Как говорил молодой, но уже седой летчик.
Моя бедная мама…
Она хотела одной лишь любви. Без печали. И когда стояла на краю утеса с томиком Цветаевой в руках, дожидаясь из пролива Линдгольма своего Ивана. И когда, простоволосая, заразительно хохотала и вытирала со лба мыльную пену. И когда бросилась на волка, защищая сына.
И даже когда, прощаясь, гладила меня по руке.
Хотела любви, а получала печали.
Гадкий шепот в ночи: «Подмахни!»
Скорбные поминки в ногах. На грубом и сыром ящике.
Проливной дождь вместо радостного солнца.
Недалеко от бывшего гиляцкого стойбища мы разожгли с Хусаином костер. Сначала он был маленьким. Чуть потрескивал сушняком. Метались языки пламени. Но чем больше мы кидали в него желтых газет, каких-то старых тряпок и сломанных табуреток со стульями, тем выше над кустами усталой, августовской, зелени взметалось пламя.
Тем гуще и жирнее становился дым.
Мы сжигали остатки хозяйства Кирилловны. Я уезжал в Москву. Галина возвращалась к себе на Север. Мамин домишко-коттеджик из белого кирпича (первые капитальные дома колхоза «Ленинец») отходил новой, молодой учительнице. Все, что могли, раздали соседям: холодильник, телевизор, посуду, более или менее сносную мебель. Платья, кофтешки, отрезы материи – так раньше назывались куски тканей, предназначенные для пошива, разобрали немногочисленные родственники и близкие подруги. Скорее на память, нежели для нужд. На такое добро, какое осталось у нашей мамы, не сильно и позаришься. И на сберкнижке накопленных то ли пятьсот, то ли шестьсот рублей. Старыми, понятно, деньгами. Две северных зарплаты с надбавками. «От трудов праведных не наживешь палат каменных!» – говаривала бабка Матрена, когда отчим хвалился, что из проданных билетов в кино ему удалось скоробчить на поллитру.

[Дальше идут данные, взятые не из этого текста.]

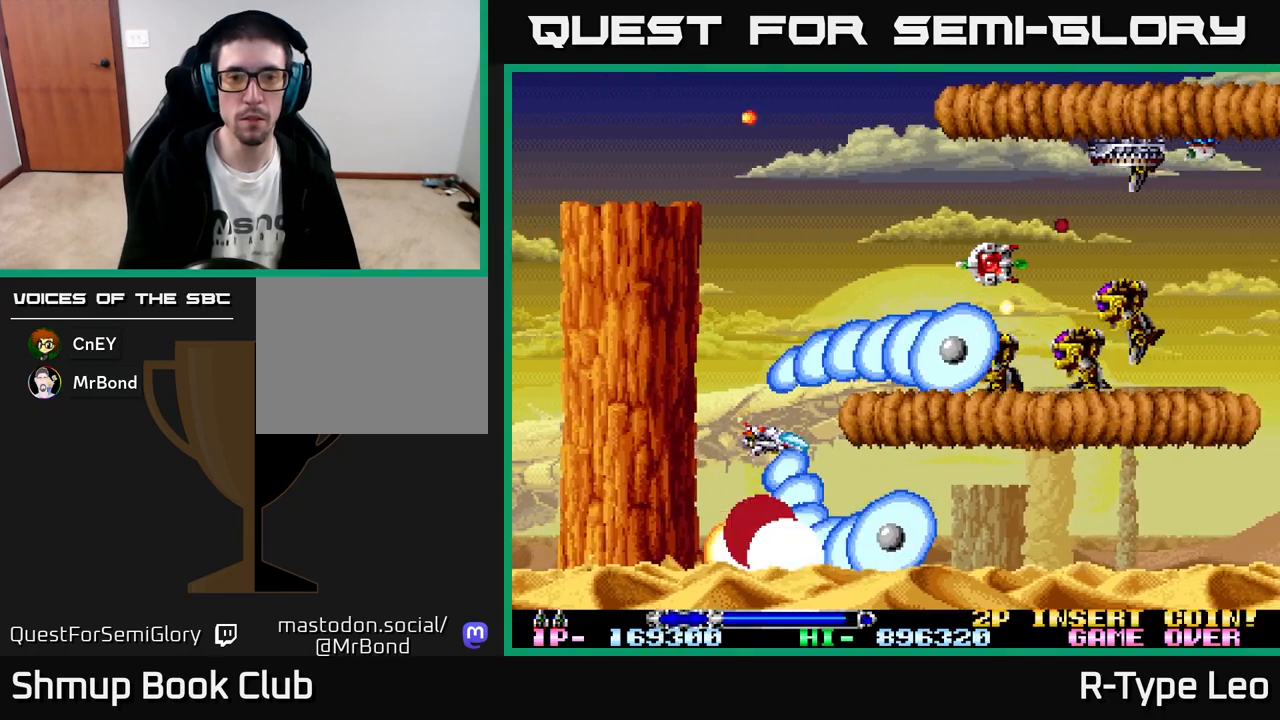
{"buttons": [], "left_stick": "center", "events": [[17, "DPAD_UP", "down"], [50, "DPAD_LEFT", "down"], [133, "DPAD_UP", "up"], [133, "X", "down"], [167, "DPAD_LEFT", "up"], [217, "R2", "down"], [233, "X", "up"], [417, "R2", "up"]]}
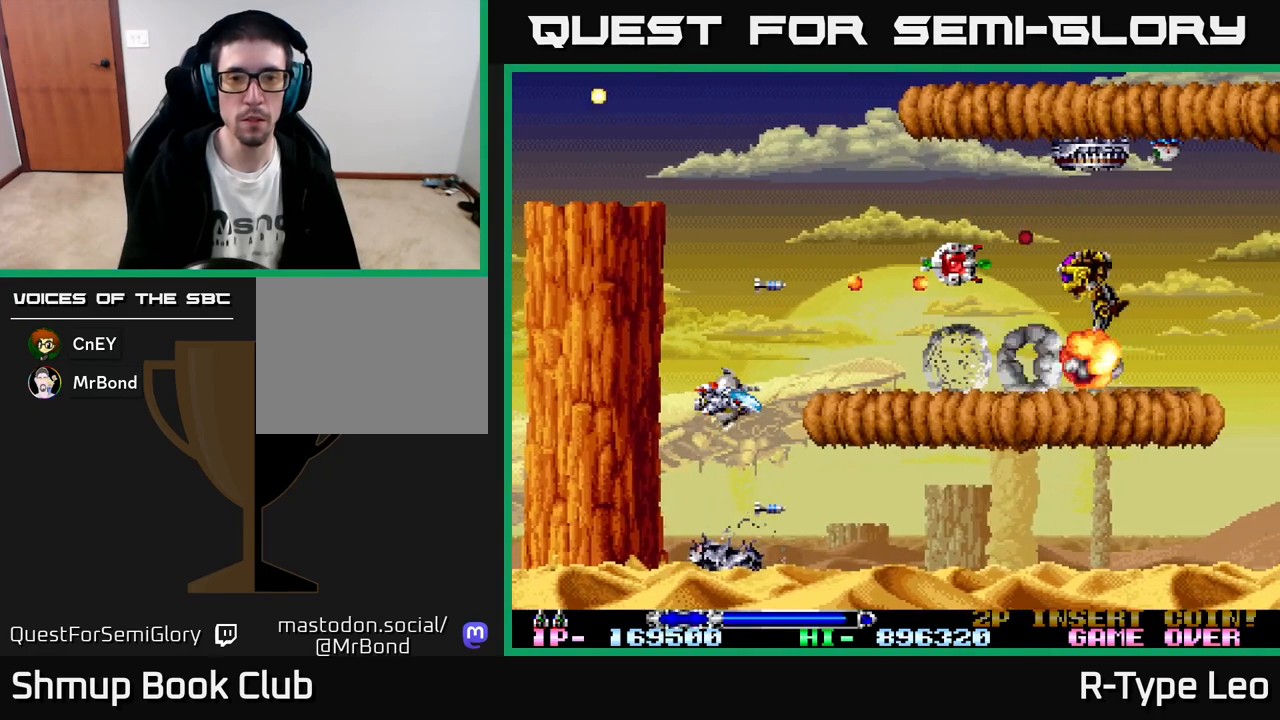
{"buttons": ["DPAD_LEFT"], "left_stick": "center", "events": [[267, "DPAD_UP", "down"], [350, "DPAD_UP", "up"], [400, "R2", "down"], [483, "DPAD_LEFT", "down"], [500, "R2", "up"]]}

В сараюшке у дома, на чердаке и в кладовках скопилось какое-то невероятное количество рассохшихся деревянных кадок, ручек от тяпок и лопат, картонных коробок и каких-то совершенно ветхих шкатулочек и ридикюлей. Не говоря уже о мешках из-под соли и сломанных ящиках. Молодая учителка, сменщица Кирилловны, посмотрела на годами накапливаемое деревенское хозяйство и губки сразу поджала: «Я, конечно, любила Клавдию Кирилловну! Но вы хлам из моего дома уберите».
Ну, что ж. Имела право! Хотя мне и не понравилось ее выражение «из моего дома». Что тоже было полной правдой. Коттеджик не являлся частным владением нашей семьи, а был собственностью колхоза. Но именно в нем я прятался за печку, когда мамой были куплены мне неправильные шаровары. С начесом.
Опять пригодился Хусаинкин ЗИЛ-кузнечик. Машину нагрузили под завязку. С каким-то остервенением, не понятным мне самому, я бросал и бросал в ревущий на ветру огонь осколки нашей прошлой жизни. Словно прощался с нею навсегда. Через неделю я уезжал с Дальнего Востока. В Москву. Меня ждала блистательная карьера.
Я так думал.
Вдруг меня остановил крик друга:
– Стой! Что за шкатулка у тебя в руках?!
Каким-то чутьем Хусаин угадал, что коробочку, которую я выхватил из общей кучи, нельзя предавать огню. Шкатулка была обвязана тесьмой василькового, уже изрядно полинялого, цвета.
Мы развязали тесьму.
В коробке лежали две или три брошюрки на немецком языке – их читал дед Кирилл, газетные вырезки – мои первые стихи, письма-открытки отца, которые он писал на зимовке в бухте Абрек. И не мог их отправить адресату, моей маме.
Открытки дошли, когда зимовка кончилась.
Уже после того как ушла навсегда, мама помогала мне, своему сыну, выжить. Я не знал еще, каким будет следующий волк, который прыгнет мне на спину.
Но тогда, перед жадным костром, я все понял.